L’auteure Mélikah Abdelmoumen (crédit photo : Jennifer Alleyn)

L’auteure Mélikah Abdelmoumen sera au Salon du livre de Rimouski de 2022 en tant qu’invitée d’honneur : dans le cadre de son passage au Salon, le Journal Le Soir s’est entretenu avec l’auteure au sujet de sa carrière et de ses œuvres.

Mélikah Abdelmoumen en est à son dixième livre.

« J’ai commencé à publier à la fin des années 1990 et j’ai été absente du Québec pendant une certaine période, de 2005 à 2017 j’ai habité en France avec mon chum, qui est français. Nous sommes revenus ici il y a cinq ans. J’ai fait des études en littérature, jusqu’au doctorat à l’Université de Montréal. Évidemment, je n’ai jamais gagné ma vie en écrivant des livres, alors récemment, j’ai été éditrice et depuis un an, je dirige la revue Lettres Québécoises. »

«J’ai fait plusieurs romans, plusieurs textes autobiographiques. Autant du roman policier, que du « thriller » que des livres politiques autobiographiques. Je pense que mon processus d’écriture est très instinctif. Je travaille beaucoup, mais ce qui fait que je vais faire un livre plutôt qu’un autre, c’est vraiment une sorte de nécessité du moment.

Écrire comme respirer

L’auteure explique comment son parcours influence son écriture et comment elle navigue dans ses réflexions.

« Je pense que mon évolution personnelle y joue aussi un rôle. À un moment donné, j’ai été immigrée en France avec un nom arabe, dans une France où l’extrême droite montait et je pense que je me suis beaucoup politisé à ce moment-là, donc c’est sûr que ce que j’ai écrit à commencer à changer et à devenir plus engagé. »

« La manière dont je travaille à beaucoup rapport avec ma position dans la société ou mon regard sur le monde. C’est mon chum qui m’a fait remarquer ça, mais même quand c’est des « romans farfelus », complètement inventés, il y beaucoup de recherche, de réflexion et de lecture, tout le temps. Après, je passe à l’écriture. Ce n’est pas très romanesque, mais j’écris parce que je ne sais pas vivre sans écrire. J’écris depuis que je suis très jeune et je rêvais d’un jour devenir une auteure publiée, mais je ne savais pas si ça m’arriverait. Donc, ce n’est pas une question de vivre des drames et d’écrire pour m’en sortir, bien qu’il y ait une partie de moi qui espère un peu changer le monde, comme nous tous, mais il y a quelque chose de plus basique encore que ça. C’est un peu comme respirer. »

« Baldwin, Styron et moi »

Son nouveau livre, un essai intitulé « Baldwin, Styron et moi » traite de l’appropriation culturelle, un sujet d’actualité qui pourtant, n’est pas nouveau.

« Il y a plusieurs années, une revue m’avait demandé d’écrire un article sur l’appropriation culturelle. Je voulais trouver une manière d’échapper à un discours sur l’actualité, en étant trop proche de l’actualité. Je me suis rappelé qu’il y a avait eu cette histoire incroyable où l’écrivain afro-américain, James Baldwin, qui est un petit-fils d’esclaves, était devenu ami avec l’écrivain William Styron. Styron, qui a écrit « Le choix de Sophie », est un blanc, du sud des États-Unis, petit-fils de propriétaire d’esclaves. »
──────
Consigne de travail 1 :: D'après l'entretien avec Mélikah Abdelmoumen, quelle revue dirige-t-elle depuis un an ?
Consigne de travail 2 :: Poursuivez l'entretien avec Mélikah Abdelmoumen en reprenant juste après sa dernière phrase.
Les items ci-dessous proviennent d'une autre source que l'entretien.
──────
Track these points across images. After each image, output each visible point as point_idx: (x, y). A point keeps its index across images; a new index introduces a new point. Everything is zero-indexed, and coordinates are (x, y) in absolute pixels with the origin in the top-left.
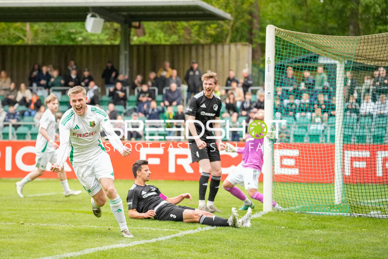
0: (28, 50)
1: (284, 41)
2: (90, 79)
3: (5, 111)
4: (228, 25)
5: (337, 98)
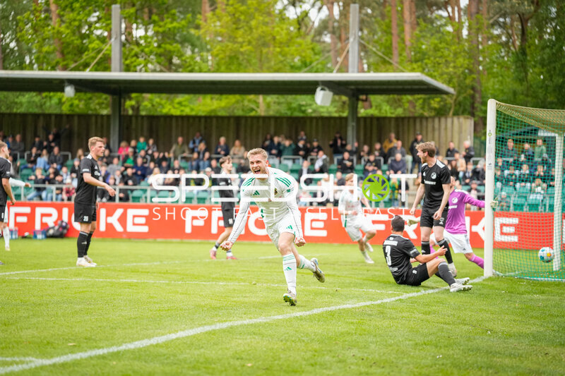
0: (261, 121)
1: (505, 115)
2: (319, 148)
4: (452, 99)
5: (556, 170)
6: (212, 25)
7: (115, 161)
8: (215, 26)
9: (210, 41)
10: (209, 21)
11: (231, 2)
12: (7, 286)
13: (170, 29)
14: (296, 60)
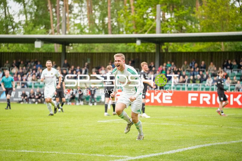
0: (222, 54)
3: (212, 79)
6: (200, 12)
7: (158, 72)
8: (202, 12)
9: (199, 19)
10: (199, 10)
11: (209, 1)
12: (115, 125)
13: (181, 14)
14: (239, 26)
──────
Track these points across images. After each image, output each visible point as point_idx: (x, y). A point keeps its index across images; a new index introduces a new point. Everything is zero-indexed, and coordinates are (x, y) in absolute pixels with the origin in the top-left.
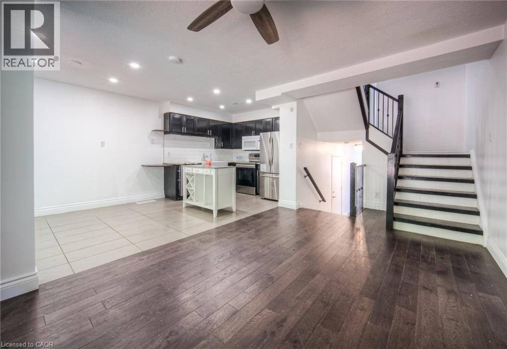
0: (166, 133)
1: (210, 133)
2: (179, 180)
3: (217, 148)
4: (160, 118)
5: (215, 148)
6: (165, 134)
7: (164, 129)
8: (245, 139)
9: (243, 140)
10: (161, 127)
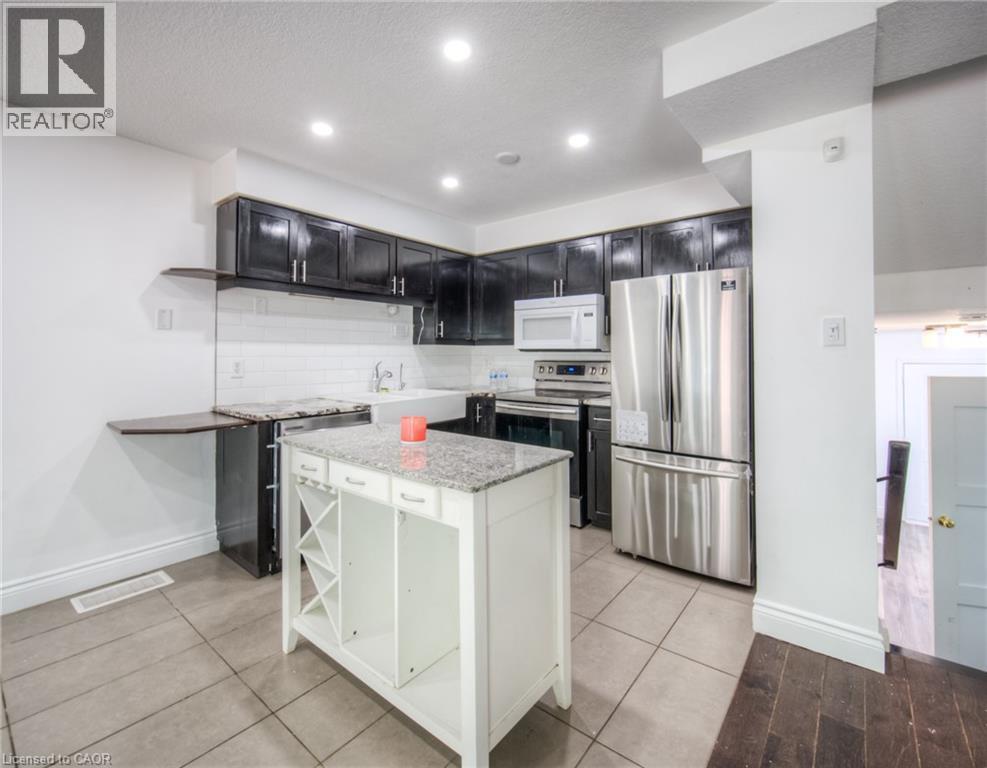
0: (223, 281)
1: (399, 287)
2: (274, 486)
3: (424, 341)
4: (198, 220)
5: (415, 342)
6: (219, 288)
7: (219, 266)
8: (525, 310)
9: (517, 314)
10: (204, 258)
──────
Zone de réponse 1 :: Elle dirige la revue Lettres Québécoises.

Zone de réponse 2 ::
« Ils étaient très amis et Styron était fasciné par l’histoire de l’esclavage et voulait beaucoup écrire sur le sujet. Son ami, Baldwin, l’a convaincu d’écrire sur une révolte d’esclaves, qui a été mené par Nat Turner. Nat Turner est un esclave qui a mené une révolte au 19e siècle dans la région natale de Styron. Ç’a le fascinait, il ne comprenait pas pourquoi ce n’était pas enseigné à l’école aux blancs. Pourquoi l’histoire américaine était divisée en deux histoires parallèles. Il en a parlé à Baldwin, qui lui a répondu que : « la seule manière de vraiment comprendre la situation des noirs aux États-Unis, c’est que tu l’écrives et que tu te mettes dans la peau de l’homme noir. »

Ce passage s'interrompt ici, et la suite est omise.